During the Romanian Revolution, on 24 December 1989, she was arrested for "undermining the Romanian economy" and was released only eight months later, on 18 August 1990. After she was freed, she tried unsuccessfully to return to her former job at INCREST, then gave up and retired. After the revolution, some newspapers reported that she had lived a wild life.
After her parents were executed, the new government confiscated the house where she and her husband lived (the house was used as proof of allegedly stolen wealth), so she had to live with friends.

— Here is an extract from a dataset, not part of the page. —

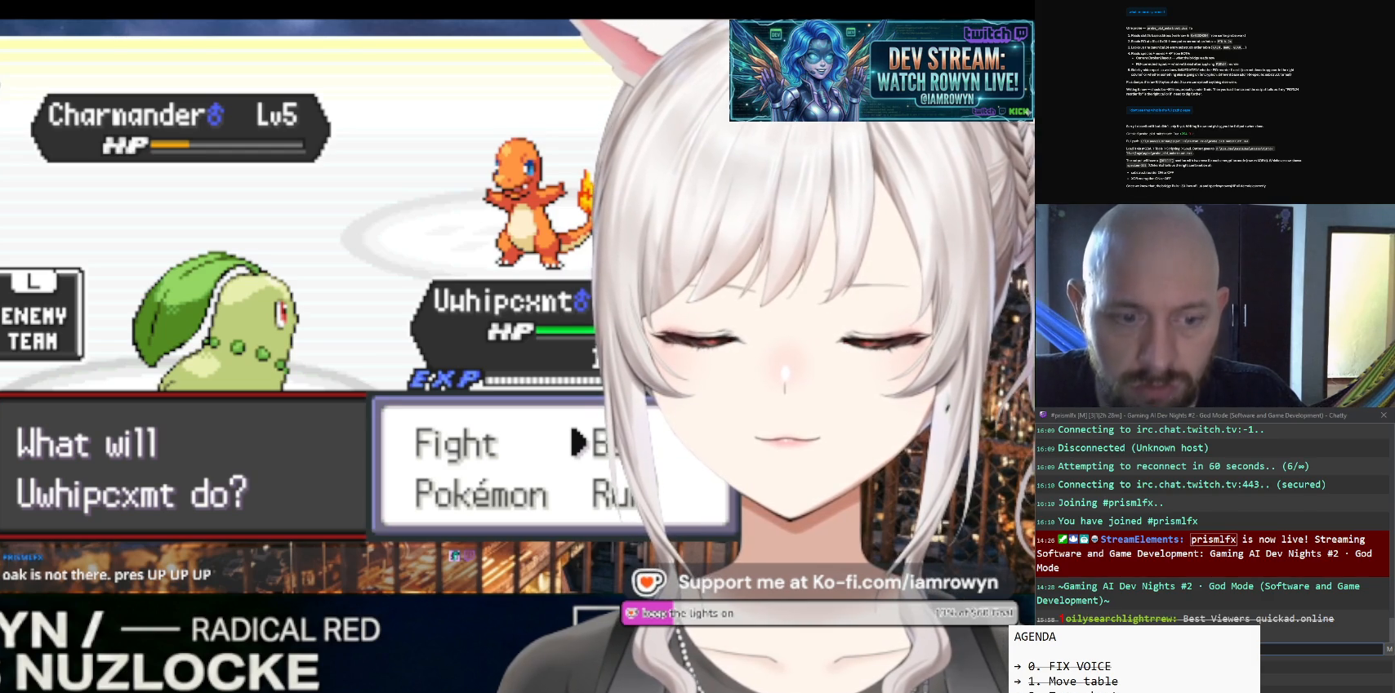
{"buttons": ["A"], "events": []}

After the revolution that ousted her parents, Zoia reported that during her parents' time in power her mother had asked the Securitate to keep an eye on the Ceaușescu children, perhaps she felt, out of a "sense of love". The Securitate "could not touch" the children she said, but the information they provided created a lot of problems for the children. She also remarked that power had a "destructive effect" on her father and that he "lost his sense of judgement".
Zoia Ceaușescu believed that her parents were not buried in Ghencea Cemetery; she attempted to have their remains exhumed, but a military court refused her request.
Zoia was a chain smoker. She died of lung cancer in 2006, at age 57.
Zoia Ceaușescu published 22 scientific papers between 1976 and 1988.